I think I covered a lot of points about Anal Sex in Christian Marriage in the previous post but I still think it is worth doing further research. There is no way there will ever be an end to the debate of whether Anal Sex is right or wrong because there are too many different types of religous types of people who are actually in religion for different reasons. There are many different variables that make up a person’s worldview about the same subject, even though we’re all reading the same bible, and probably getting the same basic Christian teaching at our church. Pastor’s aren’t talking about it, so for hundreds, thousands, of years – we have formulated our own beliefs about what is right and wrong about having Anal Sex.
The Christian Pleasure System is designed to show you have to get the most out of your sex life, but it probably is not the best book to give you a 100% guaranteed “yes you can do this and you won’t go to hell” type of outlook because that is not what we are here for and that is not what our system is about. Our system, including the 7 Rules For Christian Sexprovide you with the techniques to enjoy sexual mastery, sexual freedom, within your Christian Marriage and everything we mention is backed by Scriptures before we even go into any details.
On another note, I think there are ways to make anal sex enjoyable and in the same way that vaginal sex hurt a woman on her first time; that same sentiment will be felt during Christian Anal Sex.
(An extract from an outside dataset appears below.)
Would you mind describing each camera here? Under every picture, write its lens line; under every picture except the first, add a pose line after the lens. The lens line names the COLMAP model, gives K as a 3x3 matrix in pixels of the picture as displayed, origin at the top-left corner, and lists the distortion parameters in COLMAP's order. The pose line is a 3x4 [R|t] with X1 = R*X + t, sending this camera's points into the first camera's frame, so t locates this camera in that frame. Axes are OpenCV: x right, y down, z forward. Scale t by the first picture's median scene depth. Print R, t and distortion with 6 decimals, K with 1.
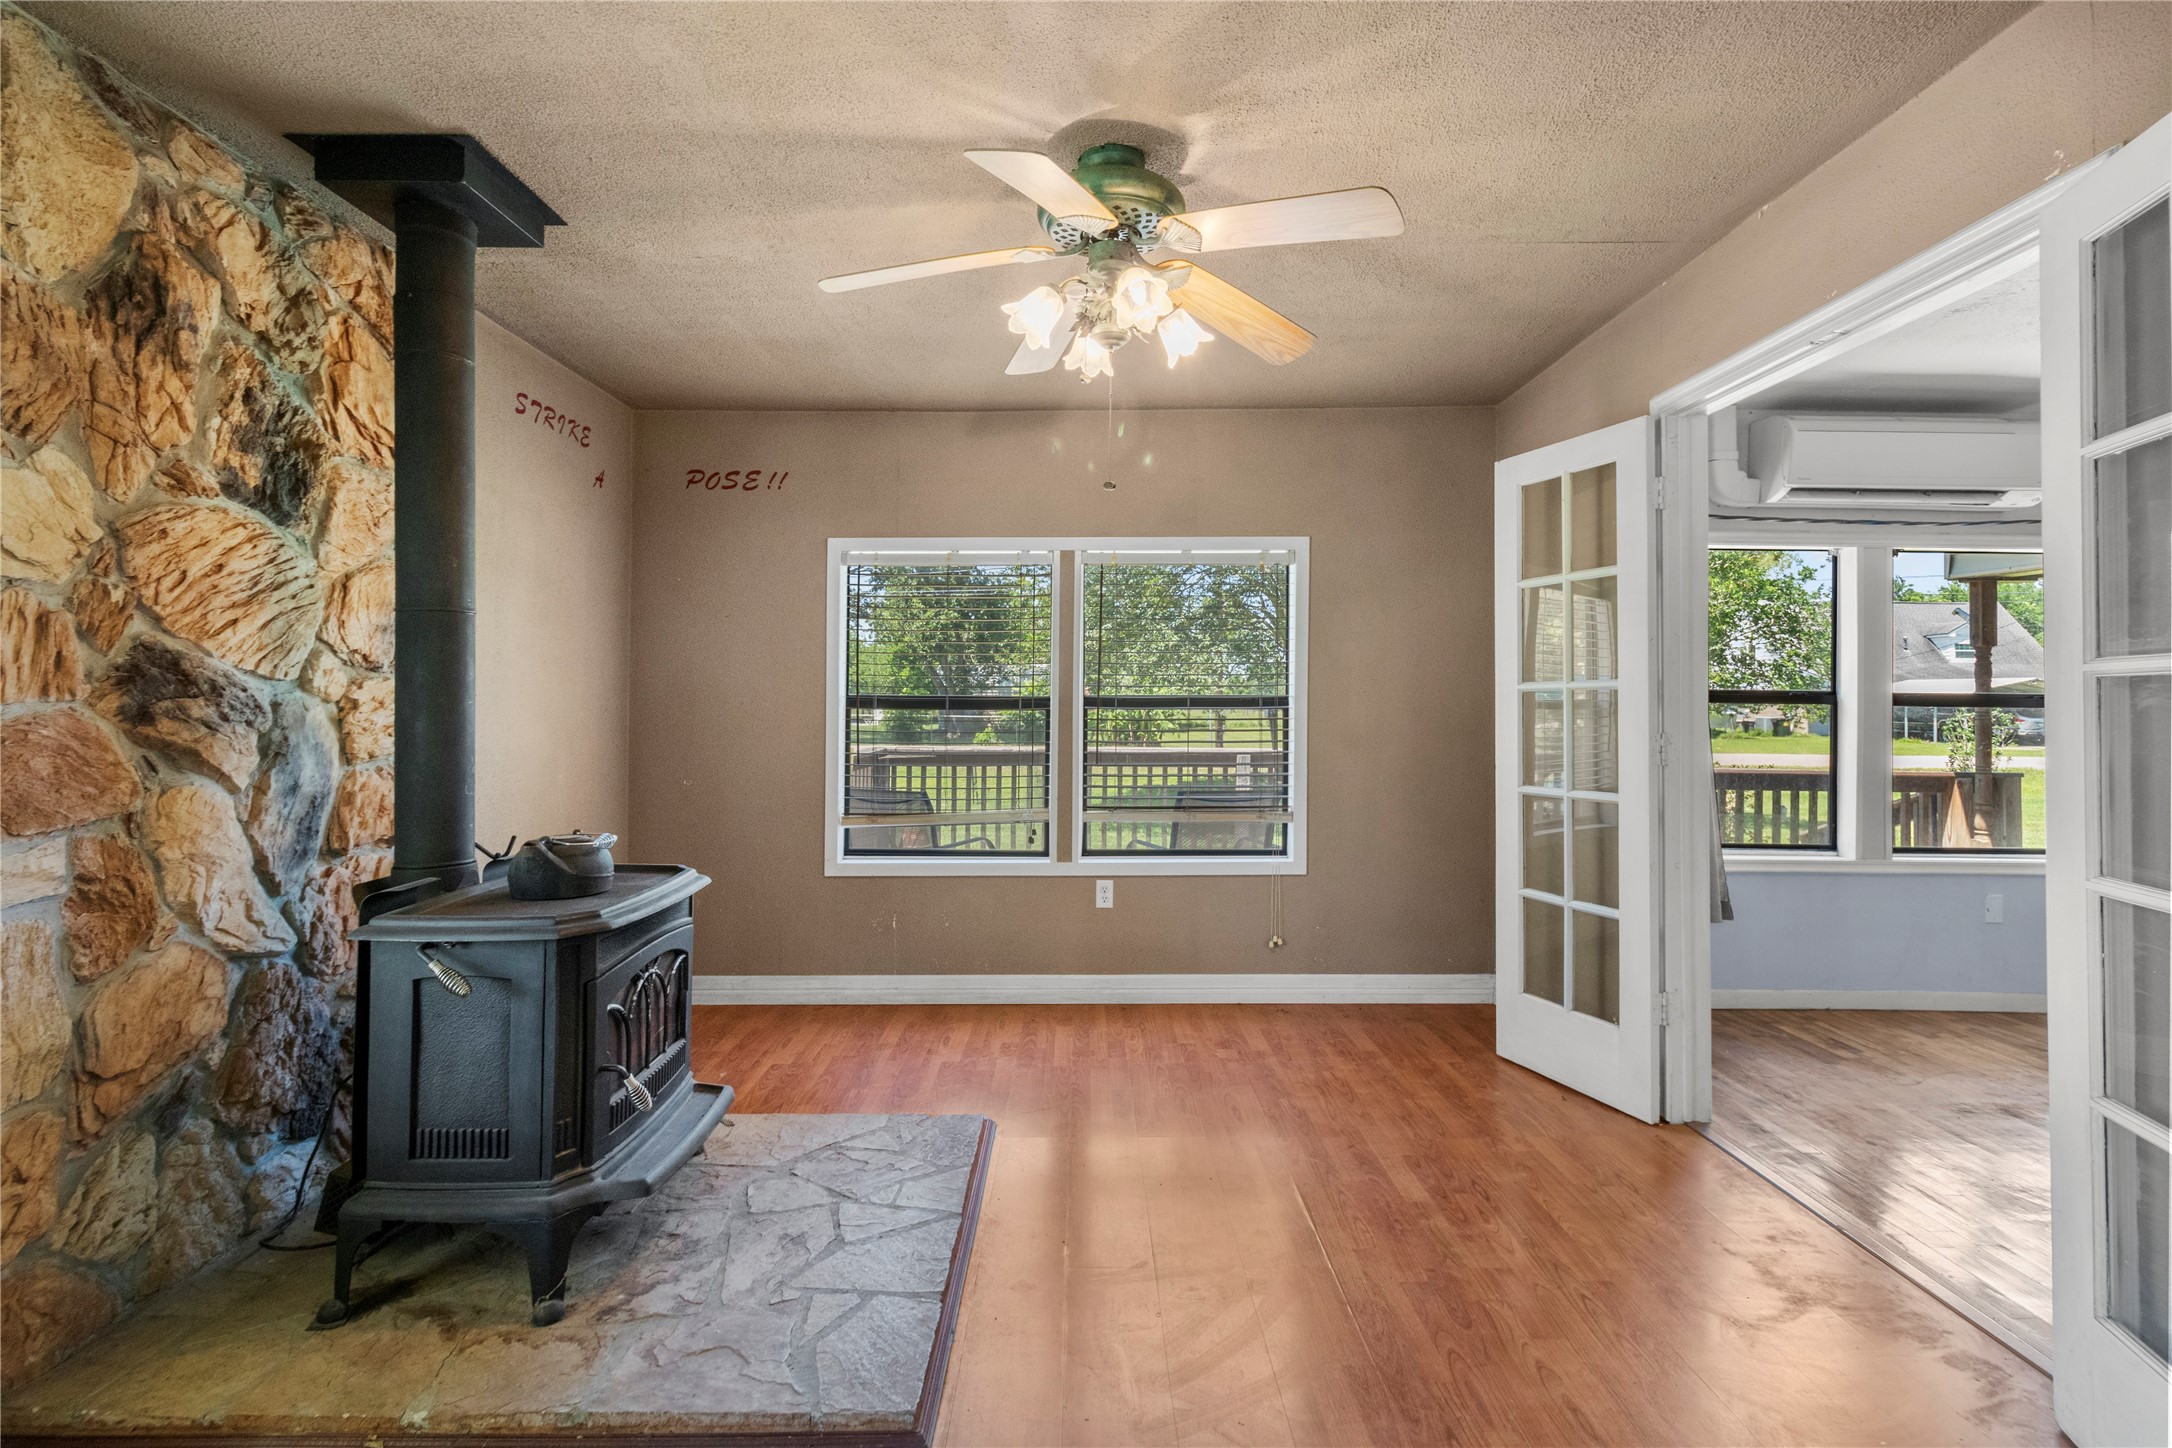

Many women do actually enjoy it and some even prefer it over vaginal sex, and those people are no different than you or I.




December 9th, 2006 at 9:38 am
[...] What does the bible say about sex… and what are the commandments? What’s allowed and not allowed? What about anal sex? The goal of Christian Sex 101 is to encourage you to use many different techniques emotionally, physically, and spiritually that will increase your sexual pleasure and intimacy within your Christian marriage. [...]
September 12th, 2007 at 10:14 pm
my husband and i have tried anal sex and I found it enjoyable, but struggling with the “i don’t want to burn in hell” question. we decided to pray about what was right for us since scripture is not clear in regards to a man and woman in marriage (other than the marriage bed is undefiled). I found your answers the most biblically balanced. However, in my search, I have found sites that condemn everything and it almost seems as though sex with your mate is supposed to be something you endure because you eventually need it in order to not be tempted. To me, being with your mate to “keep from falling into temptation” can turn into using each other as an instrument and that is a sin. Paul said that the relationship between Jesus and the church is like the marriage between a man and a woman. It was considered a great mystery. I would hope that the Lord would want communion with us (and I mean that in the purest sense of the word) because of His great affection for us and not because it is something that must be endured. Thanks for being willing to tackled intimacy issues and keeping things in scripture.